▶ [Short task]: Every entry that follows needs to be repeated exactly.

-------- Data lines --------

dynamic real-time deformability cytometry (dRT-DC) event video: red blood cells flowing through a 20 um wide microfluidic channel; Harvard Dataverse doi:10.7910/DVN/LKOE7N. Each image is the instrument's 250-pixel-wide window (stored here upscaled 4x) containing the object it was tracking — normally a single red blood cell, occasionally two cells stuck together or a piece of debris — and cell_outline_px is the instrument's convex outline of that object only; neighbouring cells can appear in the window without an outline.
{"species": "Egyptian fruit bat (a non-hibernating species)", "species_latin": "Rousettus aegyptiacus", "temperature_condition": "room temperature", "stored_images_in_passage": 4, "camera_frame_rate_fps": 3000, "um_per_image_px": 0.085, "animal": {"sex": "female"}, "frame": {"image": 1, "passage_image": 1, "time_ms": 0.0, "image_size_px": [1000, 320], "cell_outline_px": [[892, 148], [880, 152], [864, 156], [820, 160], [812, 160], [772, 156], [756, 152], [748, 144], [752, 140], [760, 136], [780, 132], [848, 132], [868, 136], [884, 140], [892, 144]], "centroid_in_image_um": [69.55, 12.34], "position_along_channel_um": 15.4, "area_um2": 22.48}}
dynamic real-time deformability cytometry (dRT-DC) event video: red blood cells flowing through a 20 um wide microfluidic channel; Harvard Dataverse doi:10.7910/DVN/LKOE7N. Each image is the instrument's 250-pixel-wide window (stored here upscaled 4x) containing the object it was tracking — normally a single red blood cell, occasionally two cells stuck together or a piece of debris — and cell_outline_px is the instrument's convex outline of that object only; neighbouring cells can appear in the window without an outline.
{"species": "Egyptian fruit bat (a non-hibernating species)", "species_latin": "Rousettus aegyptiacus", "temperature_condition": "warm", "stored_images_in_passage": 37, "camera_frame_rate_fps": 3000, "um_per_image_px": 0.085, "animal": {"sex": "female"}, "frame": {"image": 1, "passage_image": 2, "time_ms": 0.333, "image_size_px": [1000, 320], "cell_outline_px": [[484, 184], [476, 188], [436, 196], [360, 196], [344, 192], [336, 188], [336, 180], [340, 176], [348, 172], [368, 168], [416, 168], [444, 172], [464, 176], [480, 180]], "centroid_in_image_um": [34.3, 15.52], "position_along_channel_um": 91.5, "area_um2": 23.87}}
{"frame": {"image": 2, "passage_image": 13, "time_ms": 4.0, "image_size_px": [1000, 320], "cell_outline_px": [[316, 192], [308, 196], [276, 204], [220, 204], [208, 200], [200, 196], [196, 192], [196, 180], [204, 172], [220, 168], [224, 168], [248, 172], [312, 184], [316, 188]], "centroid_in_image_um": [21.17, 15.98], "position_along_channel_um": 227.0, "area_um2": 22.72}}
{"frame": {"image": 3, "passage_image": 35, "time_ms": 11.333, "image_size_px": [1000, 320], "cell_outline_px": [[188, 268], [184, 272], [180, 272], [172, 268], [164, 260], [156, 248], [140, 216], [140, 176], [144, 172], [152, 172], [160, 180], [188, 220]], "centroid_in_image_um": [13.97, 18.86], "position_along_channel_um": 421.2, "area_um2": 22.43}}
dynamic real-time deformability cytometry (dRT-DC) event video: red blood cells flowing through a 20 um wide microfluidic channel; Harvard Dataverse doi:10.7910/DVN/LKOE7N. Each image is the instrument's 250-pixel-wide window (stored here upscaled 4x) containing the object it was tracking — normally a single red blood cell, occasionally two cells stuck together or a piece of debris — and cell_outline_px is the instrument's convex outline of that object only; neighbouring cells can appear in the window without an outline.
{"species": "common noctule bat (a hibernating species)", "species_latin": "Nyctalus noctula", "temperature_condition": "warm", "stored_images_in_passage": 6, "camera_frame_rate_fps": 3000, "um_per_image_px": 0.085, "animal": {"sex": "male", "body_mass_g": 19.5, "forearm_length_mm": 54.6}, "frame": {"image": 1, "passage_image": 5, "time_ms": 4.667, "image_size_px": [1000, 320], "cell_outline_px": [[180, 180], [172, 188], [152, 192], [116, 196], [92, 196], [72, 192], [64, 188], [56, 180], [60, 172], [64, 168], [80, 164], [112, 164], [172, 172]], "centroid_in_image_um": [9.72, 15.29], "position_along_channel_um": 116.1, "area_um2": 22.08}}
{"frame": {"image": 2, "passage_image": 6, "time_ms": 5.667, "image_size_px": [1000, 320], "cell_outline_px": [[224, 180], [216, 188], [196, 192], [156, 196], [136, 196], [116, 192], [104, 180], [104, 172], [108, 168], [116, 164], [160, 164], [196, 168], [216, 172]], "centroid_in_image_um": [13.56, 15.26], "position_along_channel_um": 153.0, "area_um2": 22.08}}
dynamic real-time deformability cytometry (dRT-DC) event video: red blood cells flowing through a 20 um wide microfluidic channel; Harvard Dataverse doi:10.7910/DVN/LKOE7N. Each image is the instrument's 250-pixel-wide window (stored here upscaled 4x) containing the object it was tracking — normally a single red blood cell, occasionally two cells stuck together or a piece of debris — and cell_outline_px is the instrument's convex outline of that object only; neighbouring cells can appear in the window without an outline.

--------

▶ [Answer to this problem]:
dynamic real-time deformability cytometry (dRT-DC) event video: red blood cells flowing through a 20 um wide microfluidic channel; Harvard Dataverse doi:10.7910/DVN/LKOE7N. Each image is the instrument's 250-pixel-wide window (stored here upscaled 4x) containing the object it was tracking — normally a single red blood cell, occasionally two cells stuck together or a piece of debris — and cell_outline_px is the instrument's convex outline of that object only; neighbouring cells can appear in the window without an outline.
{"species": "Egyptian fruit bat (a non-hibernating species)", "species_latin": "Rousettus aegyptiacus", "temperature_condition": "room temperature", "stored_images_in_passage": 4, "camera_frame_rate_fps": 3000, "um_per_image_px": 0.085, "animal": {"sex": "female"}, "frame": {"image": 1, "passage_image": 1, "time_ms": 0.0, "image_size_px": [1000, 320], "cell_outline_px": [[892, 148], [880, 152], [864, 156], [820, 160], [812, 160], [772, 156], [756, 152], [748, 144], [752, 140], [760, 136], [780, 132], [848, 132], [868, 136], [884, 140], [892, 144]], "centroid_in_image_um": [69.55, 12.34], "position_along_channel_um": 15.4, "area_um2": 22.48}}
dynamic real-time deformability cytometry (dRT-DC) event video: red blood cells flowing through a 20 um wide microfluidic channel; Harvard Dataverse doi:10.7910/DVN/LKOE7N. Each image is the instrument's 250-pixel-wide window (stored here upscaled 4x) containing the object it was tracking — normally a single red blood cell, occasionally two cells stuck together or a piece of debris — and cell_outline_px is the instrument's convex outline of that object only; neighbouring cells can appear in the window without an outline.
{"species": "Egyptian fruit bat (a non-hibernating species)", "species_latin": "Rousettus aegyptiacus", "temperature_condition": "warm", "stored_images_in_passage": 37, "camera_frame_rate_fps": 3000, "um_per_image_px": 0.085, "animal": {"sex": "female"}, "frame": {"image": 1, "passage_image": 2, "time_ms": 0.333, "image_size_px": [1000, 320], "cell_outline_px": [[484, 184], [476, 188], [436, 196], [360, 196], [344, 192], [336, 188], [336, 180], [340, 176], [348, 172], [368, 168], [416, 168], [444, 172], [464, 176], [480, 180]], "centroid_in_image_um": [34.3, 15.52], "position_along_channel_um": 91.5, "area_um2": 23.87}}
{"frame": {"image": 2, "passage_image": 13, "time_ms": 4.0, "image_size_px": [1000, 320], "cell_outline_px": [[316, 192], [308, 196], [276, 204], [220, 204], [208, 200], [200, 196], [196, 192], [196, 180], [204, 172], [220, 168], [224, 168], [248, 172], [312, 184], [316, 188]], "centroid_in_image_um": [21.17, 15.98], "position_along_channel_um": 227.0, "area_um2": 22.72}}
{"frame": {"image": 3, "passage_image": 35, "time_ms": 11.333, "image_size_px": [1000, 320], "cell_outline_px": [[188, 268], [184, 272], [180, 272], [172, 268], [164, 260], [156, 248], [140, 216], [140, 176], [144, 172], [152, 172], [160, 180], [188, 220]], "centroid_in_image_um": [13.97, 18.86], "position_along_channel_um": 421.2, "area_um2": 22.43}}
dynamic real-time deformability cytometry (dRT-DC) event video: red blood cells flowing through a 20 um wide microfluidic channel; Harvard Dataverse doi:10.7910/DVN/LKOE7N. Each image is the instrument's 250-pixel-wide window (stored here upscaled 4x) containing the object it was tracking — normally a single red blood cell, occasionally two cells stuck together or a piece of debris — and cell_outline_px is the instrument's convex outline of that object only; neighbouring cells can appear in the window without an outline.
{"species": "common noctule bat (a hibernating species)", "species_latin": "Nyctalus noctula", "temperature_condition": "warm", "stored_images_in_passage": 6, "camera_frame_rate_fps": 3000, "um_per_image_px": 0.085, "animal": {"sex": "male", "body_mass_g": 19.5, "forearm_length_mm": 54.6}, "frame": {"image": 1, "passage_image": 5, "time_ms": 4.667, "image_size_px": [1000, 320], "cell_outline_px": [[180, 180], [172, 188], [152, 192], [116, 196], [92, 196], [72, 192], [64, 188], [56, 180], [60, 172], [64, 168], [80, 164], [112, 164], [172, 172]], "centroid_in_image_um": [9.72, 15.29], "position_along_channel_um": 116.1, "area_um2": 22.08}}
{"frame": {"image": 2, "passage_image": 6, "time_ms": 5.667, "image_size_px": [1000, 320], "cell_outline_px": [[224, 180], [216, 188], [196, 192], [156, 196], [136, 196], [116, 192], [104, 180], [104, 172], [108, 168], [116, 164], [160, 164], [196, 168], [216, 172]], "centroid_in_image_um": [13.56, 15.26], "position_along_channel_um": 153.0, "area_um2": 22.08}}
dynamic real-time deformability cytometry (dRT-DC) event video: red blood cells flowing through a 20 um wide microfluidic channel; Harvard Dataverse doi:10.7910/DVN/LKOE7N. Each image is the instrument's 250-pixel-wide window (stored here upscaled 4x) containing the object it was tracking — normally a single red blood cell, occasionally two cells stuck together or a piece of debris — and cell_outline_px is the instrument's convex outline of that object only; neighbouring cells can appear in the window without an outline.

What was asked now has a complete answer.